C’est aujourd’hui l’ambition du PS. C’est pour cela que le bureau national a adopté le principe de trois forums de la rénovation ainsi qu’un groupe de travail sur les institutions avec des dates précises. Le 1er forum se tiendra le 24 novembre 2007 sur le thème de la citoyenneté et de la Nation dans l’Europe et le monde d’aujourd’hui.
Le 2ème sur les modèles de croissance juste et durable aura lieu le 15 décembre. Enfin, le dernier forum sur l’avenir des protections collectives face à l’individualisation de nos sociétés se tiendra le 20 janvier 2008.
C’est en ayant ainsi reconstruit notre propre analyse et replacer nos valeurs dans le contexte d’une mutation où la spéculation financière devient le seul moteur fondamental du développement et des relations entre pays dans un monde ouvert, que nous pourrons engager de nouvelles batailles.
Cette interrogation est fondamentale. Je pourrai indiquer comme référence parmi bien d’autres, le livre de M. Patrick Artus et Mme Marie-Paule Virard : « Le capitalisme est en train de s’autodétruire ».
La captation par le gouvernement actuel de la communication est impressionnante.

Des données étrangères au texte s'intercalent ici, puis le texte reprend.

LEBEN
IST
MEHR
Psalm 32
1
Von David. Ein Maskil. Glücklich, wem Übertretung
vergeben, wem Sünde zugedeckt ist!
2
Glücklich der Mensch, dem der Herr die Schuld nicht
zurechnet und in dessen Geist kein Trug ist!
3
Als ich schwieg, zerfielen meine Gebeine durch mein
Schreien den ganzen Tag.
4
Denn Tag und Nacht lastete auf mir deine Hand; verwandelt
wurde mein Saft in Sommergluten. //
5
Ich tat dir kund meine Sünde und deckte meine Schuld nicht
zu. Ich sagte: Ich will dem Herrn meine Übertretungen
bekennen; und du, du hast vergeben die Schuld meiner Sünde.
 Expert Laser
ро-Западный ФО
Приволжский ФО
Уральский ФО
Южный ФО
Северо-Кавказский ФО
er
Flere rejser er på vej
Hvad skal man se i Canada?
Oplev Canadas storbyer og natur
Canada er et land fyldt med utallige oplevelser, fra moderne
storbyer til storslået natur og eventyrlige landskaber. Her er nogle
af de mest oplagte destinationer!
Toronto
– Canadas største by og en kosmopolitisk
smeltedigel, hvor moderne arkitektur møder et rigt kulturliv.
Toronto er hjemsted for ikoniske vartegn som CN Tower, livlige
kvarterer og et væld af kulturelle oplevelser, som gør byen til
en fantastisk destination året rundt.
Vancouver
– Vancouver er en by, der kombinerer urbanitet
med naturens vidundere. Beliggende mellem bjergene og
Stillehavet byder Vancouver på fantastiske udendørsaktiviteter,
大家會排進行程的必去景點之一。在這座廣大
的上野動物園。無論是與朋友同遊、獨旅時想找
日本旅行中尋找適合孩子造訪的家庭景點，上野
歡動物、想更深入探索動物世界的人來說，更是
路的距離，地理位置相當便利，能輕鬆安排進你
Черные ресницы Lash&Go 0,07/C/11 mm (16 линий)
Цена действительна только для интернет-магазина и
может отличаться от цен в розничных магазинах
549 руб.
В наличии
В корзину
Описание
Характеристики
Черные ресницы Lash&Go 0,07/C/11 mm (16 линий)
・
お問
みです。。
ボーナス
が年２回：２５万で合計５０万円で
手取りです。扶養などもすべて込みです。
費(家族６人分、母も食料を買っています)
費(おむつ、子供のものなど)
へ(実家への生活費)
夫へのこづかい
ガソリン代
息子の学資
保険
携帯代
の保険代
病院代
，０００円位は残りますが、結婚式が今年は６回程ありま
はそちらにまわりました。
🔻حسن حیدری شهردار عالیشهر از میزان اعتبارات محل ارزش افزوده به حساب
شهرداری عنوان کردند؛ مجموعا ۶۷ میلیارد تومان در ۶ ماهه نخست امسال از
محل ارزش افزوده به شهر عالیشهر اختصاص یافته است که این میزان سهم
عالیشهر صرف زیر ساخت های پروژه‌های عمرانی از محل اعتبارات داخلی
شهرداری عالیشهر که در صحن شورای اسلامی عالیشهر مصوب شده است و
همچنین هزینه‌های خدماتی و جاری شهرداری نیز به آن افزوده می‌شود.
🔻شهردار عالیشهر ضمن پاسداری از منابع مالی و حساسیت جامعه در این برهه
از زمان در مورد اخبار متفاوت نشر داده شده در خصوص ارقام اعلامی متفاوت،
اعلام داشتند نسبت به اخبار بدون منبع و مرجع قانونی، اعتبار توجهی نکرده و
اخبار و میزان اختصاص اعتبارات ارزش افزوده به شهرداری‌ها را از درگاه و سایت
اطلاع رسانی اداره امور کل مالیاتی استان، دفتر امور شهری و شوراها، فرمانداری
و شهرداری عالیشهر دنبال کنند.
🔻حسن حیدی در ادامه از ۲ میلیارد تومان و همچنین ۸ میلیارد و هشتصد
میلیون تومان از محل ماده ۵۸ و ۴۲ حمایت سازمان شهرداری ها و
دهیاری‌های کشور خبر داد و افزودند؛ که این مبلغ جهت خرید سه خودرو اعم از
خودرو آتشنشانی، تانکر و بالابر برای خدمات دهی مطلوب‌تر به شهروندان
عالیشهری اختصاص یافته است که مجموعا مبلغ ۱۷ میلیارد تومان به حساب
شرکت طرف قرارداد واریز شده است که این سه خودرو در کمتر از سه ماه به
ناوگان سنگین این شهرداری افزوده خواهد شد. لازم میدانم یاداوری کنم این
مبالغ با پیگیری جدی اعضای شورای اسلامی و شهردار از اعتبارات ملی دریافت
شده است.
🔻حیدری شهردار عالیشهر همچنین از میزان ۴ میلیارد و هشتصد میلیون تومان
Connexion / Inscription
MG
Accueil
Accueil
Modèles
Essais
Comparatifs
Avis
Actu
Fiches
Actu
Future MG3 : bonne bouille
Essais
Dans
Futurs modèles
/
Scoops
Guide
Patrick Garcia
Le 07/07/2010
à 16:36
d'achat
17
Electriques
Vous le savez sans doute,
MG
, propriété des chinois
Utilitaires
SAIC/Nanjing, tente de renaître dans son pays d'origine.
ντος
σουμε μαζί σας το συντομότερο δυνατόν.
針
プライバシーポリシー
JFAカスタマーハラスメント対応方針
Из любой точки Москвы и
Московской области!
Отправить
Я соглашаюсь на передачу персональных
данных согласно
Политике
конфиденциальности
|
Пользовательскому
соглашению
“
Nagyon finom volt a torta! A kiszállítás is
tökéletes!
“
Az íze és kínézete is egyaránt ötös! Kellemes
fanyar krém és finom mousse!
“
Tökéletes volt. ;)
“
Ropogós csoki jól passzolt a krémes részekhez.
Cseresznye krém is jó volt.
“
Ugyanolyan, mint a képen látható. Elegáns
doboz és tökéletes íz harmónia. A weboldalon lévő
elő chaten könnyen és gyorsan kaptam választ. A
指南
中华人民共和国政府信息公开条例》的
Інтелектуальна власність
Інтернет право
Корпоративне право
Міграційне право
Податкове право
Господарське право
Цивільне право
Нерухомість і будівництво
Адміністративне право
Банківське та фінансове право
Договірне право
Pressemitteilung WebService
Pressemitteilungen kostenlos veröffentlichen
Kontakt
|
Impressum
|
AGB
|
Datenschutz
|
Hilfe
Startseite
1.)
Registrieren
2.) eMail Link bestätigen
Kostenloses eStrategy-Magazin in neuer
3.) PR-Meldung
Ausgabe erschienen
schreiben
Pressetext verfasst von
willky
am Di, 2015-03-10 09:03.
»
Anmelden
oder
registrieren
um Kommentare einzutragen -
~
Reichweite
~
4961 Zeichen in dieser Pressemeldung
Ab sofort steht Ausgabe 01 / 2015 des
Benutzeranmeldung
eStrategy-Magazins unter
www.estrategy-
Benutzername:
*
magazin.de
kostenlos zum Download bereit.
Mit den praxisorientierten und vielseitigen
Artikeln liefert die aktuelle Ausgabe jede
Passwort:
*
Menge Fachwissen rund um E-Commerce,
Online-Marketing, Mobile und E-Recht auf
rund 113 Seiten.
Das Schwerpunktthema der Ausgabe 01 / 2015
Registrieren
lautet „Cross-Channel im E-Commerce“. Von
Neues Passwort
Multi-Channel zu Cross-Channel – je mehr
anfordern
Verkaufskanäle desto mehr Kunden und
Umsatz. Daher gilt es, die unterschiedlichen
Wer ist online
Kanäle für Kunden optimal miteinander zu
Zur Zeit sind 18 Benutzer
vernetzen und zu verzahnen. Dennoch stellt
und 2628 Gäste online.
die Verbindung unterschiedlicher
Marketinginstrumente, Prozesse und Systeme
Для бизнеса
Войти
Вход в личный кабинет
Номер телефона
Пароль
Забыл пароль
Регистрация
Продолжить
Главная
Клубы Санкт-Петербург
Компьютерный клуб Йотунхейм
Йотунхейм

Le Président de la République est partout tous les jours et son équipe prépare soigneusement les sujets qui lui permettent d’apparaître : de la réunion des cadres UMP à la visite sur le Tour de France ou encore du mandat donné à sa propre épouse pour aller négocier en Libye.
C’est un mélange permanent entre les moyens politiques...et la "peopolisation".
Les journalistes commencent à s’inquiéter de cette situation. Le refus des journalistes du Monde de maintenir le mandat d’Alain Minc est un signe. L’appel de protestation contre la suppression de l’émission « Arrêt sur Images », à peu près 100 000 signatures, en est un autre. De même la contestation contre la suppression de l’excellente émission culturelle sur France Inter « la bande à Bonnaud »...
Pour les journalistes, très attachés à leur indépendance, nous commençons à atteindre la limite de ce qui est acceptable. C’est un problème sur lequel nous devrons être attentif dans les mois à venir.